ENERGY EFFICIENCY IN ASYNCHRONOUS MOTORS WITH AND WITHOUT FREQUENCY CONVERTERS

Frequency converter efficiency

Energy Efficiency of Asynchronous Motors with and without Frequency Converter

Due to regulatory requirements, the demands on the energy efficiency of three-phase motors have been continuously increasing in recent years.

Synchronous and asynchronous motors differ in how their rotors operate. In an asynchronous motor, also known as a three-phase motor, the rotor follows the stator's rotating magnetic field with a time delay, meaning it operates asynchronously. This results in a phenomenon known as slip, where the rotor speed is slightly lower than the synchronous speed calculated from the power supply frequency and the number of pole pairs. Asynchronous motors are used in various applications, such as machine tools, pumps, electric vehicles, and fans.

In contrast, a synchronous motor’s rotor follows the predetermined frequency and the magnetic field in the stator synchronously. This is achieved through the use of permanent magnets (self-excitation, such as a magnetized ferrite cylinder as the rotor) or electromagnetic excitation (with a field coil on the rotor and power supplied through slip rings). A key advantage of synchronous motors is their constant operating frequency, making them well-suited for applications that require a stable speed. Synchronous motors are used in driving vehicles, trains, ships, and in industrial applications.

A frequency converter is a device that can regulate the speed of a three-phase motor. It drives an electric motor by varying the frequency and voltage. The converter is placed in front of the motor to generate a variable AC voltage. When a motor is connected directly to the power grid, its speed is determined by the grid frequency. However, when the motor is connected via a frequency converter, the motor speed can be altered by changing the output frequency. Additionally, the converter can regulate the starting current and implement acceleration or deceleration ramps.

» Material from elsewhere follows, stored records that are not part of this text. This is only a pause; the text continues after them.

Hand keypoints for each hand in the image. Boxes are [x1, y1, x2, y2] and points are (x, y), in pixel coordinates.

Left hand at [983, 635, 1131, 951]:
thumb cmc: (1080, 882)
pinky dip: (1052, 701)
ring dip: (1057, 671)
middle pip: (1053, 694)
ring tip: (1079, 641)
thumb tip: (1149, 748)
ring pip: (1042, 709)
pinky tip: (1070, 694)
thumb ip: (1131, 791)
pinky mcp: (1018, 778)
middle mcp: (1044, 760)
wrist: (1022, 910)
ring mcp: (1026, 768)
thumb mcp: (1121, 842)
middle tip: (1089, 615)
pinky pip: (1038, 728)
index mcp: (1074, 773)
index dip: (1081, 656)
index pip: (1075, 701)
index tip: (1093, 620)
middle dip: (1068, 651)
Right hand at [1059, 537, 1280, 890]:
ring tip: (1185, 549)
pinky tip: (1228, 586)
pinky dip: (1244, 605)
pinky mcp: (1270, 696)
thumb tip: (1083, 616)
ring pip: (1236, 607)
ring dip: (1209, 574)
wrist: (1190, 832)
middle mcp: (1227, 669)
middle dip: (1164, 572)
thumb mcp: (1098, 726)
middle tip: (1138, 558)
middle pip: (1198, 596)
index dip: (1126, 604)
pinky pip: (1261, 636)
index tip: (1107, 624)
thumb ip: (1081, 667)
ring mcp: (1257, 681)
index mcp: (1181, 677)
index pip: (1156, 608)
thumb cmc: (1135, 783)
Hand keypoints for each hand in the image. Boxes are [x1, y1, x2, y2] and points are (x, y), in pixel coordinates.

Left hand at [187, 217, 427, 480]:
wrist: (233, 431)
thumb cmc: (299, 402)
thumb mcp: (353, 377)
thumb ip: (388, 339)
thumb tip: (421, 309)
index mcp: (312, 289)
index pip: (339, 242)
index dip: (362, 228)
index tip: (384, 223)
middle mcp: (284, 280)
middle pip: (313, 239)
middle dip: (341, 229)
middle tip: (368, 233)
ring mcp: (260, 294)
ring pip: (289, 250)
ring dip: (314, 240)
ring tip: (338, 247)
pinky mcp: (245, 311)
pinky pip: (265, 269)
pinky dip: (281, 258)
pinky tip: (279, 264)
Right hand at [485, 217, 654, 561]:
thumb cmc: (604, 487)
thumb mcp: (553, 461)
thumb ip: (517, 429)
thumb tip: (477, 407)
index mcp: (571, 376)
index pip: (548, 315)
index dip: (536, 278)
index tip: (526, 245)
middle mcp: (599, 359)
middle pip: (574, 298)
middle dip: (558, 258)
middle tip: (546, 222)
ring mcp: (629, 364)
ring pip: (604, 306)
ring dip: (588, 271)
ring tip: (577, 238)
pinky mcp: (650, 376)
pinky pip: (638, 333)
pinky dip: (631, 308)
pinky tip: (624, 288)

There are several reasons for adjusting the motor speed, such as energy savings and improving the energy efficiency of various systems. Speed control helps adapt to specific process requirements and reduces the mechanical load on a machine, thereby extending its lifespan.

One of the main advantages of frequency converters is that they can adjust the power supplied to the driven device according to its energy needs, thereby supporting energy savings and reducing energy consumption. Frequency converters are commonly used in controlling pumps, compressors, and fans.

Whether a motor is more efficient with or without a frequency converter depends entirely on the application. In operation, the speed of an asynchronous motor follows the supply frequency. However, under heavy load, the motor's speed decreases. Although the applied magnetic field remains constant, this leads to a reduction in efficiency. When starting a motor, the torque behavior is not optimal, resulting in extreme current spikes. The speed and torque cannot be continuously adjusted to fit the operating conditions.

A frequency converter first converts the applied alternating or three-phase voltage into a direct current and then converts it back into alternating or three-phase current at any desired frequency. This allows the user to control the drive from 0 to its rated speed without steps and adjust it to meet actual requirements. Significant cost savings can be achieved in the following application examples:

• Demand-controlled pumps
• Conveying systems with variable delivery rates
• Load-dependent compressors or fan controls that account for contamination levels

Depending on the application, energy costs for a motor can be halved by switching to a frequency converter. This depends entirely on the specific use case. For pumps and fans, the use of a frequency converter is often a better choice, as throttling control in some applications leads to significant energy losses. Constant-speed drives always provide the maximum required flow rate, with the actual demand regulated by valves, leading to wasted energy. With a frequency converter, the motor speed can be adjusted to match the actual flow rate needed. By operating with variable speed, energy savings of up to 50% can be achieved.